I don't understand that random thing he is talking about at different passages. The best I can imagine what he means is that each subsequent digit or bit is only one further step of approaching the target value, kind of like bouncing around it.

... First, because computable numbers like, e.g., π have all their bits fully determined by a finite program.

Thats another thing that confuses me. Maybe its my ignorance about the terminology. A program might be finite in its conceptual representation, like a sourcecode of limited size. But it will most likely run within a limited framework, like computer hardware, and so it will need infinite amount of time. Infinity doesn't go away just because you put it oustide or elsewhere. So if its always there somehwere anyway, why not just letting it be in the numbers. Thought there are probably practical reasons for that.

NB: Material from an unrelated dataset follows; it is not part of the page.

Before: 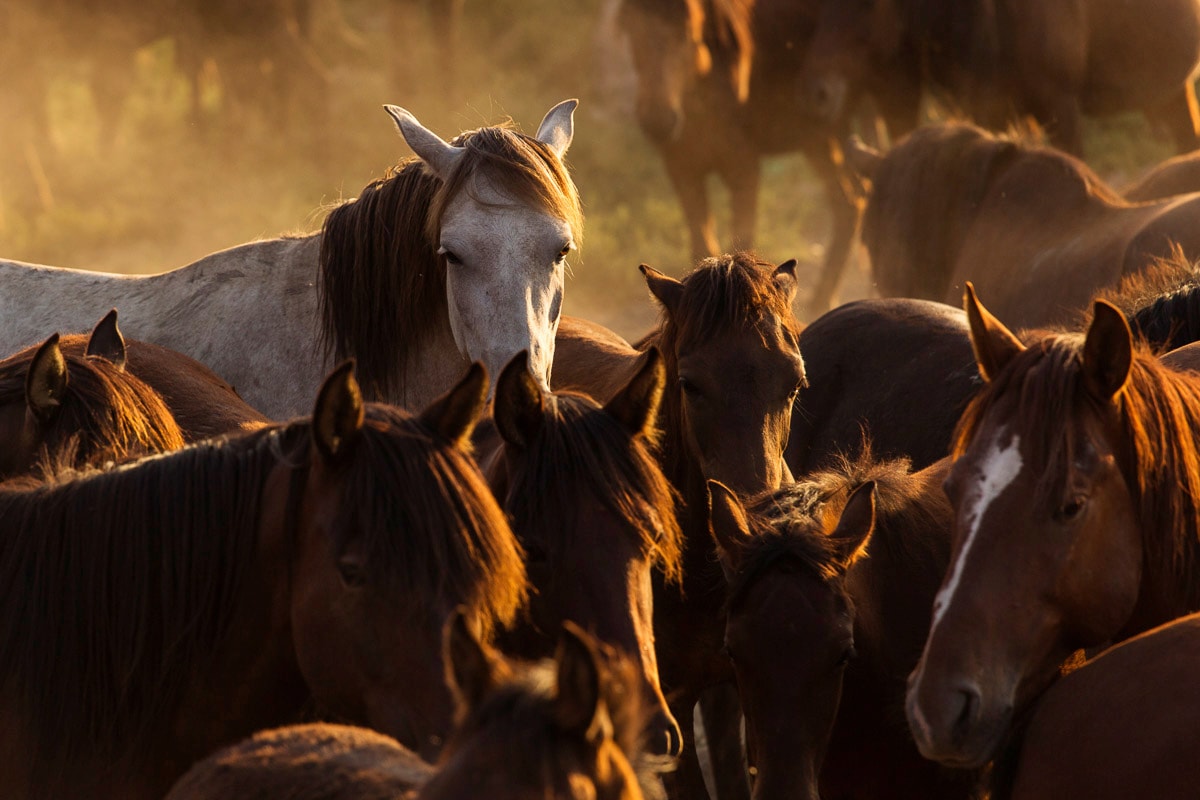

But today that we know that “real numbers” contain an infinite amount of information and that they would be better called “random numbers”, we should realize that such numbers can’t be the basis for determinism.

Yeah, but maybe determinism isn't a basis for reality.

<edit>

In brief, any storage of a bit of information requires some energy and large enough energy densities trigger black holes.

Well we don't know if we live inside a black hole, or if our universe is perveived as such from outside.

Given that I don't have the background to understand it properly, I feel a bit snotty to comment on it in such a way, but that's what came to my mind.